_Assigned task_
Please reproduce the line containing "receive push notifications" and every line after it in the records below, exactly and with nothing else.

*** Opening Working data ***

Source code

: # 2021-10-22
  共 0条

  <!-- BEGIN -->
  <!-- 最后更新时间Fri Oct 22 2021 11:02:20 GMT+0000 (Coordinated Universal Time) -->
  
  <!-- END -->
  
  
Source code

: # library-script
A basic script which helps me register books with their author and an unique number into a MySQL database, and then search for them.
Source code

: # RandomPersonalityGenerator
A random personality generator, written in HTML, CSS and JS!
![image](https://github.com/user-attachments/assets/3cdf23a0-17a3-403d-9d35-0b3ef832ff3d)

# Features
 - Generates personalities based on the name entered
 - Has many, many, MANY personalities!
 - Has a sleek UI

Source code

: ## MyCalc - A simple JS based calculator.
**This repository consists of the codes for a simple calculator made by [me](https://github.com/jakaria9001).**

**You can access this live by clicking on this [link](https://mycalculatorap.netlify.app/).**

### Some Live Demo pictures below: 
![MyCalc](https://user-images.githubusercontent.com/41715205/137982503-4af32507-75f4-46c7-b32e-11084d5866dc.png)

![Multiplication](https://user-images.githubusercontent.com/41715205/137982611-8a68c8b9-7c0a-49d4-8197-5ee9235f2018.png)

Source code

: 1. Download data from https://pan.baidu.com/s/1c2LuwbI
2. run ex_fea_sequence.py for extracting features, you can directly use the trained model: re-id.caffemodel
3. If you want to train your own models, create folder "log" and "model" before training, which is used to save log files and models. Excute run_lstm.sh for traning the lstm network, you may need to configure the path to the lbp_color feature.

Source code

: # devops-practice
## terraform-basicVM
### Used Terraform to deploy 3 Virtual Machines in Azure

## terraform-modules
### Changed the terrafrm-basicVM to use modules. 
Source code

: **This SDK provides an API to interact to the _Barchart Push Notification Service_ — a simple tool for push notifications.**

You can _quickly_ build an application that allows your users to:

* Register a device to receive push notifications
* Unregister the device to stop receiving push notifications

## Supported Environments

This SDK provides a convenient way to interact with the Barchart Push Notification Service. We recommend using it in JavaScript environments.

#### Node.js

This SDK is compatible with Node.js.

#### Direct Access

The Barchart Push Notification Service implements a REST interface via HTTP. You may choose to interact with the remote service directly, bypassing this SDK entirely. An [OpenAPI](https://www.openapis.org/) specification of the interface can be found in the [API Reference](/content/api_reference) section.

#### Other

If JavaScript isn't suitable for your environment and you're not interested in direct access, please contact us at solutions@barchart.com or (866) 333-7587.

*** Closing Working data ***

_Written answer_
* Register a device to receive push notifications
* Unregister the device to stop receiving push notifications

## Supported Environments

This SDK provides a convenient way to interact with the Barchart Push Notification Service. We recommend using it in JavaScript environments.

#### Node.js

This SDK is compatible with Node.js.

#### Direct Access

The Barchart Push Notification Service implements a REST interface via HTTP. You may choose to interact with the remote service directly, bypassing this SDK entirely. An [OpenAPI](https://www.openapis.org/) specification of the interface can be found in the [API Reference](/content/api_reference) section.

#### Other

If JavaScript isn't suitable for your environment and you're not interested in direct access, please contact us at solutions@barchart.com or (866) 333-7587.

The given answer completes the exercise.